> Задание 1:
Перепишите фрагмент текста о рапануйских дощечках между словами «В 1934-1935 гг.» и «не является письмом.» включительно, заменив «франко-бельгийская» на «французская».
> Задание 2:
Судя по тексту о рапануйских дощечках, в каком городе в 1940 году вышла монография об острове Пасхи?
> Задание 3:
Согласуются ли с текстом о рапануйских дощечках следующие утверждения? Ответьте «да» или «нет» и приведите решающие слова текста в точной цитате.
(a) Гекели считал, что дощечки использовались как штемпель при выделке тканей.
(b) Экспедиция под руководством Метро работала на Рапа-Нуи в 1940 году.
(c) Те Ранги Хироа поддержал Альфреда Метро.

> Текст для чтения:

----------------------------------------

ОТКРЫТИЕ ШКОЛЬНИКА ИЗ ЛЕНИНГРАДА

тот вопрос был задан едва ли не с первых дней открытия рапануйских дощечек. Миклухо-Маклай приводит в своих записях разговор с английским ученым Гекели, который показывал ему копию с дощечек на заседании Этнографического общества в Лондоне. «Гекели, показывающий мне их, очень сомневался, чтобы на этих досках было изображено что-нибудь шрифтообразное, — пишет Маклай. — Гекели предполагал, что они служили как своеобразный штемпель при выделывании тканей. Он думал также, что эти доски как-нибудь случайно принесены на о. Рапа-Нуи течениями».

«По сделанным на пропускной бумаге копиям, — продолжает русский ученый, — я не решился тогда прийти к какому-нибудь положительному суждению об этих загадочных таблицах». Но лишь потом, увидев в музее Сант-Яго оригиналы дощечек, он отверг предположение Гекели и пришел к выводу, «что ряды значков действительно изображают письмена» и что они вовсе не предназначались для выделки ткани.

Предположение Гекели было решительно отвергнуто также подавляющим большинством ученых. Но в конце 30-х годов нашего века появилась гипотеза, несколько сходная с точкой зрения Гекели: сам факт существования искусства письма на Рапа-Нуи был поставлен под сомнение. Первым обосновал эту гипотезу крупнейший исследователь культуры острова Пасхи профессор Альфред Метро.

В 1934-1935 гг. на Рапа-Нуи находилась франко-бельгийская экспедиция под его руководством, собравшая ценный материал по культуре, этнографии, фольклору, искусству жителей загадочного острова. В 1940 г, в Гонолулу вышла объемистая монография, посвященная острову Пасхи. И в последних главах этой книги профессор Метро высказал мысль, что загадочная письменность рапануйцев по сути дела не является письмом.

«Таблички были первоначально дощечками, которые употреблялись людьми ронго-ронго (знатоками заклинаний) для отбивания такта при пении, — писал он. — Они украшались резьбой, которая стала связываться с заклинаниями. Символы составили нечто вроде пиктографии в том смысле, что каждый знак стал связываться с определенной фразой или группой слов и заклинанием, но каждая табличка могла употребляться со многими заклинаниями, и с каждым изображением связывались различные фразы. Так как связь между заклинаниями и табличками была довольно слабой, то знаки стали условными и традиционными».

Альфреда Метро поддержал Те Ранги Хироа. «Европейцы никогда не сомневались в том, что разные знаки, вырезанные на дощечке, определенно соответствуют словам песнопений и являются, следовательно, формой письменности, — писал он. — Рассматривая вопрос о дощечках с точки зрения их полинезийского происхождения, я склоняюсь к предположению, что исполнители песнопений ронго-ронго первоначально вырезали фигуры, изображавшие Макемаке (верховного бога), и художественные мотивы, связанные с культом птиц на жезлах «коухау». По мнению Те Ранги Хироа, маори ронгоронго знали родословные вождей и песнопения наизусть, без всяких записей (как и на других островах Полинезии). А дощечки они держали как ораторский жезл, покрытый знаками чисто декоративными, которые «не представляют особой формы письменного языка».

----------------------------------------

> Содержимое набора данных:
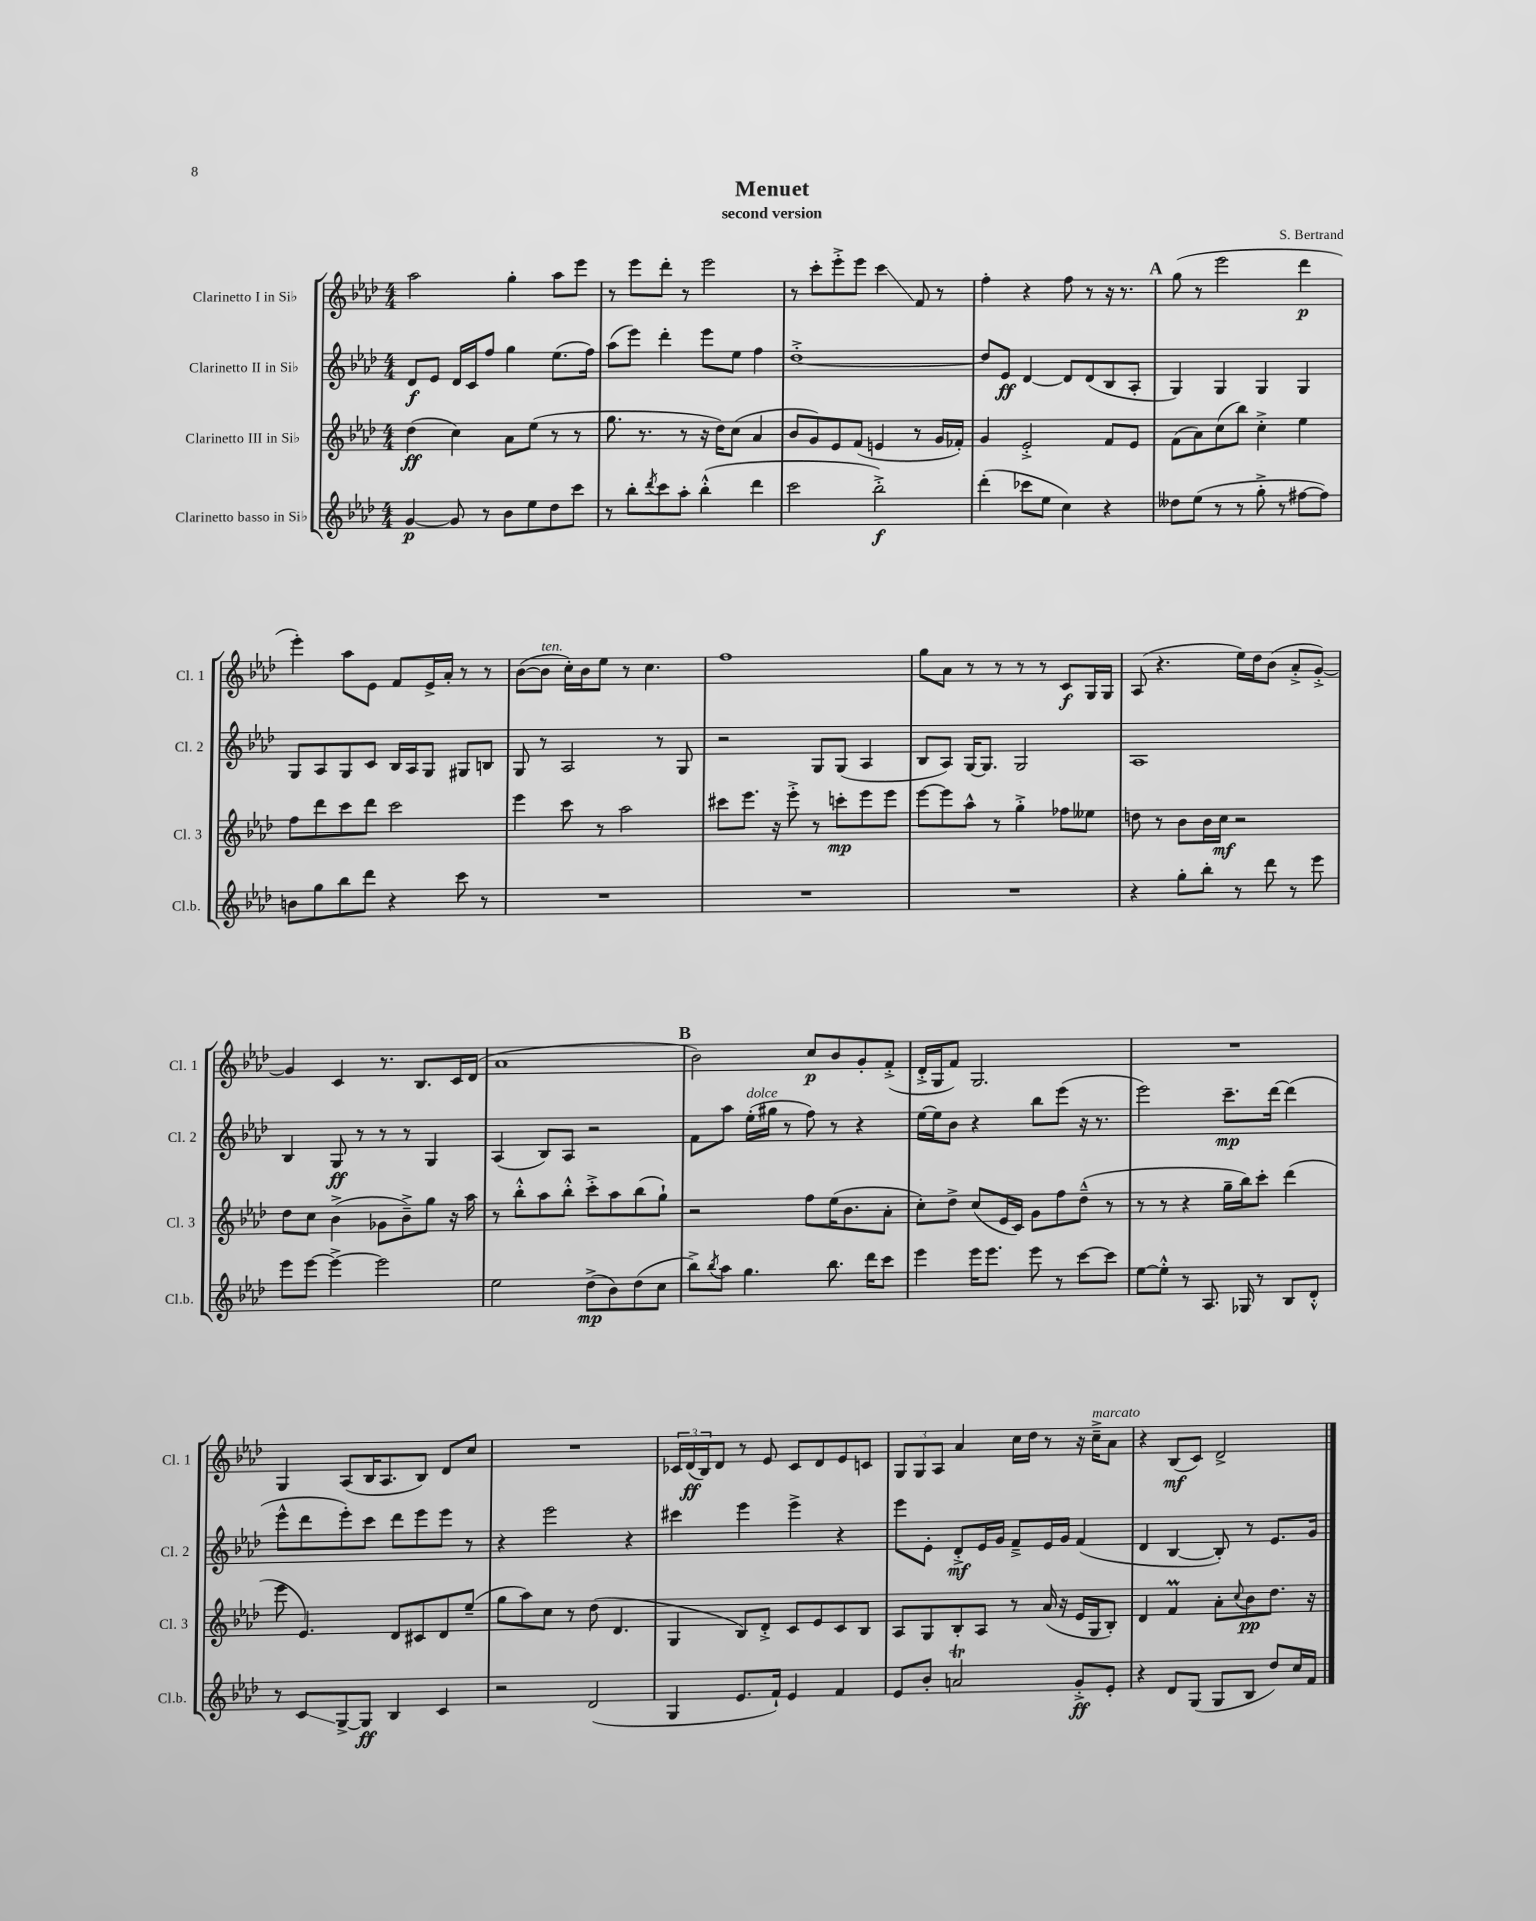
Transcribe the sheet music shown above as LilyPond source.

\header { title = "Menuet" composer = "S. Bertrand" subtitle = "second version" }
<<
\new StaffGroup <<
\new Staff = "s0" \with { instrumentName = "Clarinetto I in Sib" shortInstrumentName = "Cl. 1" } {
    \clef treble \key aes \major \numericTimeSignature \time 4/4
    aes''2 g''4-. aes''8 ees'''8 |
    r8 ees'''8 des'''8-. r8 ees'''2 |
    r8 c'''8-. ees'''8-.-> ees'''8 c'''4\glissando f'8 r8 |
    f''4-. r4 f''8 r8 r16 r8. |
    \mark \markup { \bold "A" } g''8( r8 ees'''2 des'''4\p |
    ees'''4-.) aes''8 ees'8 f'8 ees'16-> aes'16-. r8 r8 |
    bes'8~( bes'8^\markup { \italic "ten." } c''16-.) bes'16 ees''8 r8 c''4. |
    f''1 |
    g''8 aes'8 r8 r8 r8 r8 c'8\f g16 g16 |
    aes8( r4. ees''16) des''16 bes'8( aes'8-.-> g'8~-.->) |
    g'4 c'4 r8. bes8. c'16 des'16( |
    aes'1 |
    \mark \markup { \bold "B" } bes'2) c''8\p bes'8 g'8-. f'8-.->( |
    des'16-.-> g16 f'8) g2. |
    R1 |
    g4 aes8( bes16 aes8. bes8) des'8 c''8 |
    R1 |
    \tuplet 3/2 { ces'16 des'16\ff( bes16) } des'8 r8 ees'8 ces'8 des'8 ees'8 c'8 |
    \tuplet 3/2 { g8 g8 aes8 } aes'4 c''16 des''16 r8 r16 c''16--->^\markup { \italic "marcato" } aes'8 |
    r4 bes8\mf( c'8) des'2-> \bar "|." |
}
\new Staff = "s1" \with { instrumentName = "Clarinetto II in Sib" shortInstrumentName = "Cl. 2" } {
    \clef treble \key aes \major \numericTimeSignature \time 4/4
    des'8\f ees'8 des'16 c'16 f''8 g''4 ees''8.( f''16) |
    aes''8( ees'''8) des'''4-. ees'''8 ees''8 f''4 |
    des''1~-.-> |
    des''8 ees'8\ff des'4~ des'8 des'8( bes8 aes8-. |
    \mark \markup { \bold "A" } g4) g4 g4 g4 |
    g8 aes8 g8 c'8 bes16 aes16 g8 gis8 b8 |
    g8 r8 aes2 r8 g8 |
    r2 g8 g8( aes4 |
    bes8 aes8) g16~ g8. g2 |
    aes1 |
    bes4 g8\ff r8 r8 r8 g4 |
    aes4( bes8) aes8 r2 |
    \mark \markup { \bold "B" } f'8 aes''8 ees''16-.^\markup { \italic "dolce" }( gis''16 r8 f''8) r8 r4 |
    ees''16~ ees''16 bes'8 r4 bes''8 ees'''8( r16 r8. |
    ees'''2) c'''8.--\mp des'''16~ des'''4( |
    ees'''8-^ des'''8 ees'''8-.) c'''8 des'''8 ees'''8 ees'''8 r8 |
    r4 ees'''2 r4 |
    cis'''4 ees'''4 ees'''4-> r4 |
    ees'''8 ees'8-. des'8-.->\mf ees'16 g'16 f'8---> ees'16 g'16 f'4( |
    des'4 bes4~ bes8-.) r8 ees'8. g'16 \bar "|." |
}
\new Staff = "s2" \with { instrumentName = "Clarinetto III in Sib" shortInstrumentName = "Cl. 3" } {
    \clef treble \key aes \major \numericTimeSignature \time 4/4
    des''4\ff( c''4) aes'8 ees''8( r8 r8 |
    g''8. r8. r8 r16 des''16) c''8( aes'4 |
    bes'8 g'8) ees'8 f'8( e'4 r8 g'16 fes'16-.) |
    g'4 ees'2-.-> f'8 ees'8 |
    \mark \markup { \bold "A" } f'8( aes'8) c''8( bes''8) c''4-.-> ees''4 |
    f''8 des'''8 c'''8 des'''8 c'''2 |
    ees'''4 c'''8 r8 aes''2 |
    cis'''8 ees'''8. r16 ees'''8-.-> r8 c'''8-.\mp ees'''8 ees'''8 |
    ees'''8~ ees'''8 aes''8-^ r8 g''4-.-> fes''8 eeses''8 |
    d''8 r8 bes'8 bes'16 c''16\mf r2 |
    des''8 c''8 bes'4->( ges'8 bes'8--->) g''8 r16 aes''16 |
    r8 bes''8-.-^ aes''8 bes''8-.-^ c'''8-.-> aes''8 bes''8( g''8-!) |
    \mark \markup { \bold "B" } r2 f''8 ees''16( bes'8. aes'8-. |
    c''8-.) des''8-> c''8( ees'16 c'16) g'8 f''8 des''8---^( r8 |
    r8 r8 r4 g''16-- bes''16) c'''8-. des'''4( |
    ees'''8 ees'4.) des'8 cis'8 des'8 ees''8--( |
    g''8 aes''8) c''8 r8 des''8( des'4. |
    g4 bes8) des'8-.-> c'8 ees'8 c'8 bes8 |
    aes8 g8 bes8-. aes8 r8 aes'16( r16 ees'16 g16 bes8-.) |
    des'4 f'4\prall aes'8-. \appoggiatura { c''8 } bes'8\pp des''8. r16 \bar "|." |
}
\new Staff = "s3" \with { instrumentName = "Clarinetto basso in Sib" shortInstrumentName = "Cl.b." } {
    \clef treble \key aes \major \numericTimeSignature \time 4/4
    g'4~\p g'8 r8 bes'8 ees''8 des''8 c'''8 |
    r8 bes''8-. \acciaccatura { des'''8 } c'''8 aes''8-. bes''4-.-^( des'''4 |
    c'''2 bes''2-.->\f) |
    des'''4-.( ces'''8 ees''8 c''4) r4 |
    \mark \markup { \bold "A" } deses''8 ees''8( r8 r8 g''8-.-> r8 fis''8~ fis''8) |
    b'8 g''8 bes''8 des'''8 r4 c'''8 r8 |
    R1 |
    R1 |
    R1 |
    r4 g''8-. bes''8-. r8 des'''8 r8 ees'''8 |
    ees'''8 ees'''8~ ees'''4~-> ees'''2 |
    ees''2 des''8->\mp( bes'8) des''8( c''8 |
    \mark \markup { \bold "B" } bes''8->) \acciaccatura { bes''8 } aes''8 g''4. bes''8. des'''16 c'''8 |
    ees'''4 ees'''16 ees'''8. ees'''8 r8 c'''8~ c'''8 |
    ees''8~ ees''8-.-^ r8 aes8. ges16 r8 bes8 des'8-.-^ |
    r8 c'8\glissando g8~-> g8\ff bes4 c'4 |
    r2 des'2( |
    g4 ees'8. f'16-!) ees'4 f'4 |
    ees'8 bes'8-. a'2\trill g'8-.->\ff ees'8-. |
    r4 des'8 g8( g8 bes8 des''8) c''16 f'16 \bar "|." |
}
>>
>>
\layout { \context { \Score \remove "Bar_number_engraver" } }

----------------------------------------

> Ответ 1:
В 1934-1935 гг. на Рапа-Нуи находилась французская экспедиция под его руководством, собравшая ценный материал по культуре, этнографии, фольклору, искусству жителей загадочного острова. В 1940 г, в Гонолулу вышла объемистая монография, посвященная острову Пасхи. И в последних главах этой книги профессор Метро высказал мысль, что загадочная письменность рапануйцев по сути дела не является письмом.

> Ответ 2:
В Гонолулу.

> Ответ 3:
(a) Да: «Гекели предполагал, что они служили как своеобразный штемпель при выделывании тканей».
(b) Нет: «В 1934-1935 гг. на Рапа-Нуи находилась франко-бельгийская экспедиция под его руководством».
(c) Да: «Альфреда Метро поддержал Те Ранги Хироа».